GPU Architecture FP16 TFLOPS Est. Time / File Files / Day
RTX 4090 FE Ada Lovelace ~330 ~85s ~1,017
RTX 3090 Ti Ampere ~160 ~136s ~635
Both (data parallel) ~1,652
# Default: cuda:0 and cuda:1
audio-refinery pipeline-parallel --base-dir /data/audio

# Explicit device assignment
audio-refinery pipeline-parallel \
  --base-dir /data/audio \
  --device cuda:0 \
  --device cuda:1 \
  --compute-type int8_float16

Combined with software optimizations, dual-GPU throughput reaches approximately 2,800 files/day.

Three or more GPUs

Add additional --device flags for each additional GPU:

audio-refinery pipeline-parallel \
  --base-dir /data/audio \
  --device cuda:0 \
  --device cuda:1 \
  --device cuda:2

Throughput scales approximately linearly with the number of workers.

Cloud Scaling

For burst workloads or corpora that exceed local hardware capacity, cloud GPU instances provide an elastic ceiling.

H100 Comparison

The NVIDIA H100 represents a qualitative step beyond consumer GPUs for transformer inference workloads:

Specification RTX 4090 FE H100 SXM5 80GB
Architecture Ada Lovelace Hopper
FP16 TFLOPS ~330 ~1,979
INT8 TOPS ~660 ~3,958
VRAM 24 GB 80 GB
Memory bandwidth 1,008 GB/s 3,350 GB/s

The H100's advantages compound for audio pipeline workloads:

  • 3.3× higher memory bandwidth accelerates the attention mechanisms in WhisperX and Pyannote, both of which are memory-bandwidth-bound during inference.
  • 80 GB VRAM allows holding all three models (Demucs ~4 GB, Pyannote ~1 GB, WhisperX large-v3 ~10 GB = ~15 GB total) simultaneously with room for much larger batch sizes.
  • Transformer Engine (FP8) provides hardware-accelerated 8-bit inference with roughly 2× throughput over FP16.

Real-world end-to-end speedup for mixed audio pipelines on H100 vs.
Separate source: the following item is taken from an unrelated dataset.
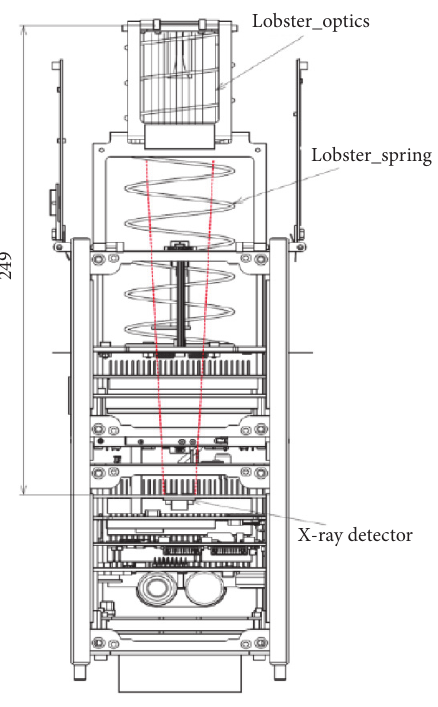
Figure 1: Optical layout of X-ray package inside VZLUSAT-1 satellite (image taken from [1]).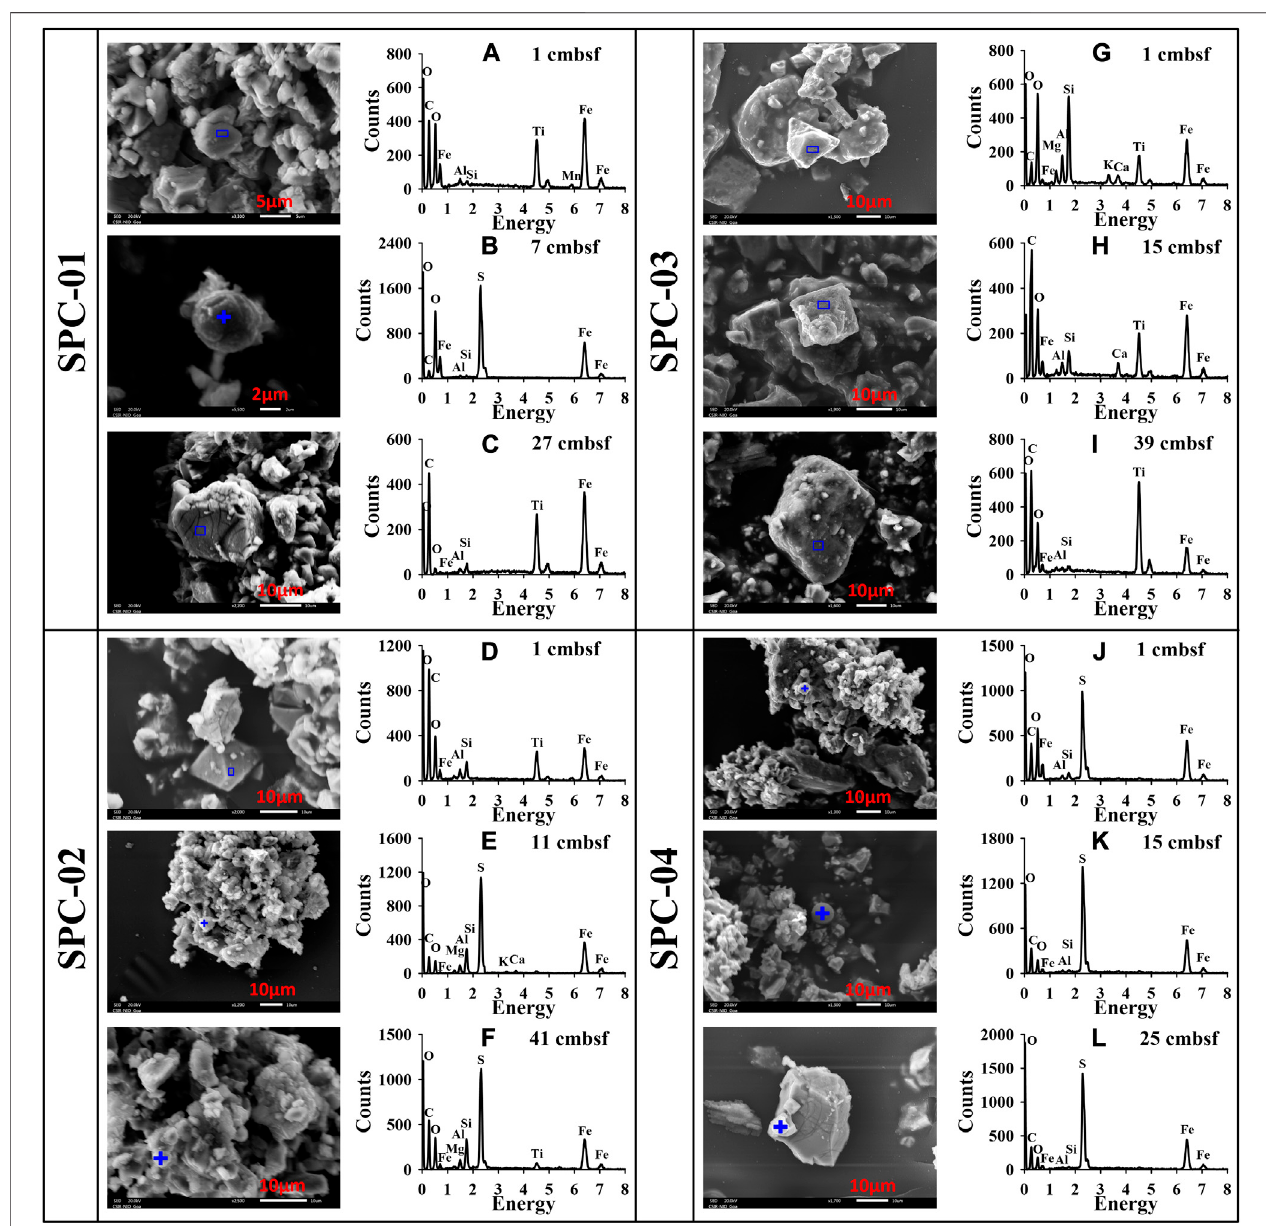
FIGURE 7 | Scanning electron microscopy on magnetic extracts from different sediment core depth intervals. Energy dispersive x-ray spectroscopy spectra are placedadjacent totherespective images. (A – C) :SPC-01, (D – F) : SPC-02, (G – I) :SPC-03, and (J – L) :SPC-04. Iron (Fe),titanium(Ti),sulfur (S),oxygen (O),calcium (Ca), silicon (Si), carbon (C), aluminium (Al), potassium (K), magnesium (Mg), and manganese (Mn) peaks are indicated.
RTX 4090 is typically 4–6×, accounting for stages that are I/O-bound rather than compute-bound.

H100 Throughput Estimates

Scenario Time / File Files / Day
Single RTX 4090 FE (baseline) ~85s ~1,017
Single H100 SXM5 (4× speedup) ~21s ~4,114
Single H100 + INT8 + large batch ~12–15s ~5,760–7,200

Cloud Provider Pricing (early 2026)

Provider GPU On-Demand Spot / Interruptible
CoreWeave H100 SXM5 80GB ~$4.25/hr ~$2.50/hr
Lambda Labs H100 SXM5 80GB ~$3.99/hr N/A
RunPod H100 SXM5 80GB ~$4.69/hr ~$2.99/hr
AWS p5.xlarge H100 SXM5 80GB ~$17.98/hr ~$5.40/hr (Spot)

Cost example — 5,000 files on a single CoreWeave H100 spot instance (~0.5 days): 0.5 days × 24 hr × $2.50/hr ≈ ~$30

For cloud deployment, the pipeline's PyTorch 2.1.2 + CUDA 12.1 dependency stack should be containerized. See deployment.md for containerization guidance.

Combined Scenario Matrix

Scenario Hardware Software Opts Files/Day Days for 5k
Baseline RTX 4090 FE None ~1,017 ~4.9
Quick win RTX 4090 FE INT8 + distil-large-v3 ~1,700+ ~2.9
Local dual-GPU 4090 FE + 3090 Ti None ~1,652 ~3.0
Local dual-GPU + optimized 4090 FE + 3090 Ti INT8 + distil-large-v3 ~2,800 ~1.8
Cloud H100 1× H100 None ~4,114 ~1.2
Cloud H100 + optimized 1× H100 INT8 + batch 64 ~6,000+ ~0.8

Recommendations

For a single GPU: Apply --compute-type int8_float16 first. It is a flag change with ~1.5× throughput gain and no accuracy trade-off. If accuracy allows, additionally switch to --whisper-model distil-large-v3 for a further ~2× improvement on the transcription stage.

For multiple GPUs: Use pipeline-parallel. Throughput scales approximately linearly with GPU count. Apply software optimizations on each worker for maximum throughput.

For large one-time backlogs: Cloud H100 spot instances are cost-effective for burst processing. A 5,000-file backlog clears in under a day for roughly $30–80 depending on provider and instance configuration.

For sustained high volume: Local dual-GPU with software optimizations handles approximately 2,800 files/day with no recurring infrastructure cost. Cloudburst provides an elastic ceiling for volume spikes beyond this.